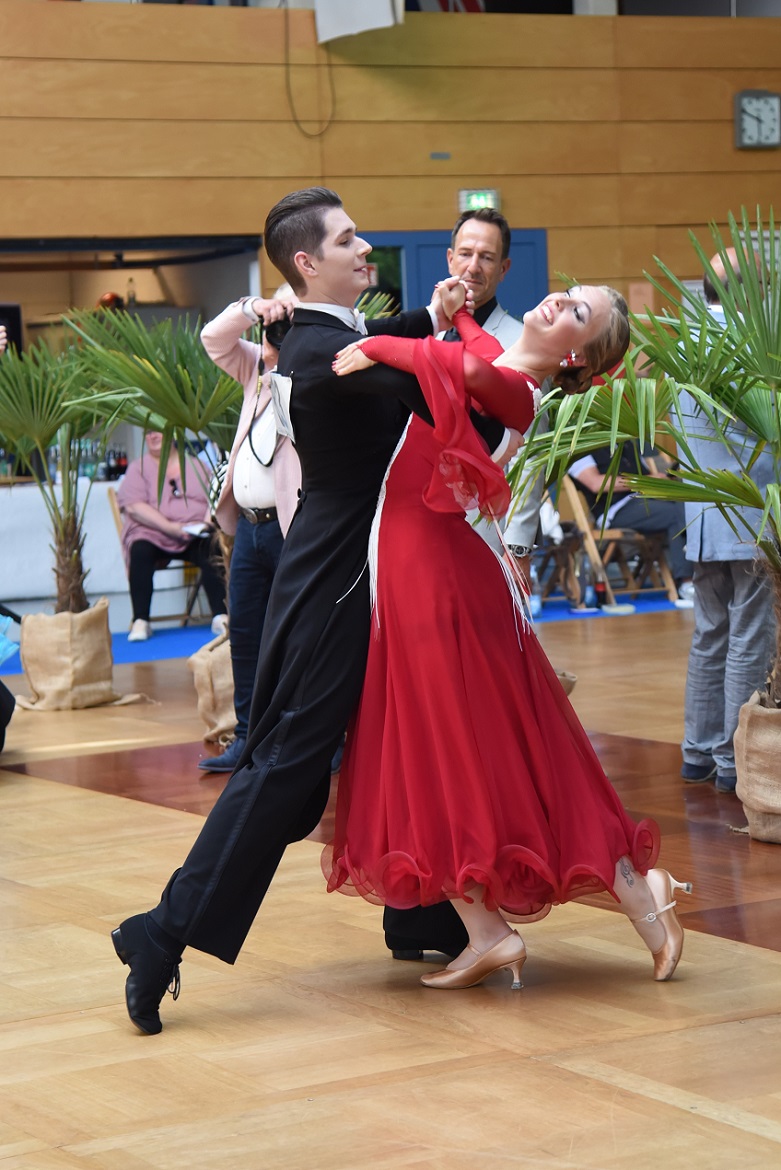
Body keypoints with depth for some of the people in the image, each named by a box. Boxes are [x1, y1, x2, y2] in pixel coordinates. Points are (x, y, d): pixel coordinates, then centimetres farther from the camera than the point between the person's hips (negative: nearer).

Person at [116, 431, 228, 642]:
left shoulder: (196, 466, 18)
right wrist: (171, 527, -18)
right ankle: (140, 622, -33)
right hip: (153, 534, -1)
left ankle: (220, 616, -37)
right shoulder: (139, 468, 10)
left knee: (212, 549, -32)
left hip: (196, 535, 1)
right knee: (140, 551, -34)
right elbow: (133, 506, -5)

= = = = =

**Assigned task:**
When a line of the material holds the string "right", copy that line.

**Reply:**
right wrist: (171, 527, -18)
right ankle: (140, 622, -33)
right hip: (153, 534, -1)
right shoulder: (139, 468, 10)
right knee: (140, 551, -34)
right elbow: (133, 506, -5)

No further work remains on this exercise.